Благоухали высокие эвкалипты, опьяняющими ароматами прованского лета дышал сад.
Моника расстегнула лиф и, высвободив голые руки, напрасно старалась освежиться.
– Ах… оторвались бретели у рубашки!..
Рубашка соскользнула с плеч, обнажив две маленькие круглые груди совершенной формы. На нежной коже блондинки с голубыми жилками – два розовых бутона.
Лиза вздохнула:
– Еще одна бессонная ночь… Я с удовольствием легла бы сегодня совсем голая… А знаешь, твои груди выросли, как мои.
– Да что ты? – воскликнула в восторге Моника.
– Только твои похожи на яблоки, а мои на груши, – и она, быстро расстегнувшись, показала их Монике – продолговатые и твердые, как две золотистые дыни.
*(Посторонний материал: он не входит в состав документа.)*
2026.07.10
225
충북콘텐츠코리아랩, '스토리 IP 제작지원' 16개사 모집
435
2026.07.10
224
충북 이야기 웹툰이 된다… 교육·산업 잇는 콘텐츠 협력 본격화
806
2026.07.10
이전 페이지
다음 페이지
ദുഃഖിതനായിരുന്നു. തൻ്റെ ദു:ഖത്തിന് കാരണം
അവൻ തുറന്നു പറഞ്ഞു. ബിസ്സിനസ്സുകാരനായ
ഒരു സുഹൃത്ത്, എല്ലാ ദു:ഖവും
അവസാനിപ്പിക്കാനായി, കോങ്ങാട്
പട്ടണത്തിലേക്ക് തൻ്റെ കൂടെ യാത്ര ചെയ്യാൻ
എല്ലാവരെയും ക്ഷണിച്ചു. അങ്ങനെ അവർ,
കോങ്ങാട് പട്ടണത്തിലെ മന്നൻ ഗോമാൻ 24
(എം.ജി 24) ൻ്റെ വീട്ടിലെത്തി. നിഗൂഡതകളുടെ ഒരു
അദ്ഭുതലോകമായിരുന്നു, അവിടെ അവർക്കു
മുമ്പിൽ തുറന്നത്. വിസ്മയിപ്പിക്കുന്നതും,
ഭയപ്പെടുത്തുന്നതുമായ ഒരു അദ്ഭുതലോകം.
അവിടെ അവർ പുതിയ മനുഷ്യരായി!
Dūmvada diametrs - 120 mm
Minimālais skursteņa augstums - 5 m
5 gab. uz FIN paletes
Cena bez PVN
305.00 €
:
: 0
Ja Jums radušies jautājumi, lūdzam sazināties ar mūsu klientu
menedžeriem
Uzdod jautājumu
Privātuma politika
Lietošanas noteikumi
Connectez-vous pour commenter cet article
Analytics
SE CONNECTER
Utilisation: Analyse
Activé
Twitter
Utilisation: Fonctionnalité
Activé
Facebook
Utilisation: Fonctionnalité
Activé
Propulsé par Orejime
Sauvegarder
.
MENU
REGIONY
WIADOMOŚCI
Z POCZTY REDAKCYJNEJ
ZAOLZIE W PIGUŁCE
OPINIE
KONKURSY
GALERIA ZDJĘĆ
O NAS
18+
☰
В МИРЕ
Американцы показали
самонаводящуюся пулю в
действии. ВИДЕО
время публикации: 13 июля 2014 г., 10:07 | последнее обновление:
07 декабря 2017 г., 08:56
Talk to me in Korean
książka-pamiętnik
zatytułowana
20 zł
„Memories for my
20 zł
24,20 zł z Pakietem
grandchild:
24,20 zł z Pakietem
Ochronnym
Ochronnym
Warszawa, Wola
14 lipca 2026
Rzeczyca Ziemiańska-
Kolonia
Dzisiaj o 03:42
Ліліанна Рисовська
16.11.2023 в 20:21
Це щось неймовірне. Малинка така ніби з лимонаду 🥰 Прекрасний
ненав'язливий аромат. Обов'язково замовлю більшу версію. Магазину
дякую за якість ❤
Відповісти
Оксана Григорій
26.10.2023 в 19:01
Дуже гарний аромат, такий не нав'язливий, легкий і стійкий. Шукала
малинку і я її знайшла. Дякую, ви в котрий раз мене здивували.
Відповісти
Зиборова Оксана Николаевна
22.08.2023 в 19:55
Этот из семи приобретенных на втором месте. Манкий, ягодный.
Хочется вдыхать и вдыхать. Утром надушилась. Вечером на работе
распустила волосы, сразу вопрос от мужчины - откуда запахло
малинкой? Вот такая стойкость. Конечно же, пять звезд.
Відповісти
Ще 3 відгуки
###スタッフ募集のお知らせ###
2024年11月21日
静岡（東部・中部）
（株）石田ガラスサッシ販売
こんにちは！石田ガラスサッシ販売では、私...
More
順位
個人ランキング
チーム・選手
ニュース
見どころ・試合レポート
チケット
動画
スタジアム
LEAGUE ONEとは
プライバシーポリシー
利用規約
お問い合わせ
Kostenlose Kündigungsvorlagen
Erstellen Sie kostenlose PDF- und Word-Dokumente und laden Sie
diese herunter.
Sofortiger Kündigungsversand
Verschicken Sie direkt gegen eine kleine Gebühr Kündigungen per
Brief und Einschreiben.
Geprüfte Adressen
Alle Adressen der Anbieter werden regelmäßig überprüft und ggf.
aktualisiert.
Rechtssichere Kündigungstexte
Лиза с нежной лаской коснулась атласной груди Моники, и от этого неожиданно приятного ощущения Моника беспричинно засмеялась.
Но вдруг пальцы Лизы конвульсивно сжались на ее теле.
– Оставь! Что с тобой? – воскликнула Моника.
– Я не знаю… это от грозы… – покраснев, пролепетала подруга.
В первый раз Моника испытала странное волнение и решительным движением застегнула платье.
Издали долетел звонкий голос тети Сильвестры:
– Моника! Лиза!
Лиза сконфуженно поправляла лиф. Моника закричала:
– О-о-о!
Далекое эхо повторило ее голос. Гроза прошла…
Монике семнадцать лет. Она считает: один, два, три года – это все длится война. Боже мой! Три длинных года, как Гиер превратился в госпиталь для выздоравливающих раненых.
Монику преследуют эти мрачные глаза, щурящиеся от солнца, глаза, отвыкшие от него за эту ужасную, вечную ночь. Она не может понять, как эти люди, обреченные проливать свою и чужую кровь, могли свыкнуться с такой жизнью, похожей на смерть; ее сознание не вмещает мысли: как те, что не принимают участия в войне или отдают ей так мало, приемлют как нечто должное страдание и бойню других.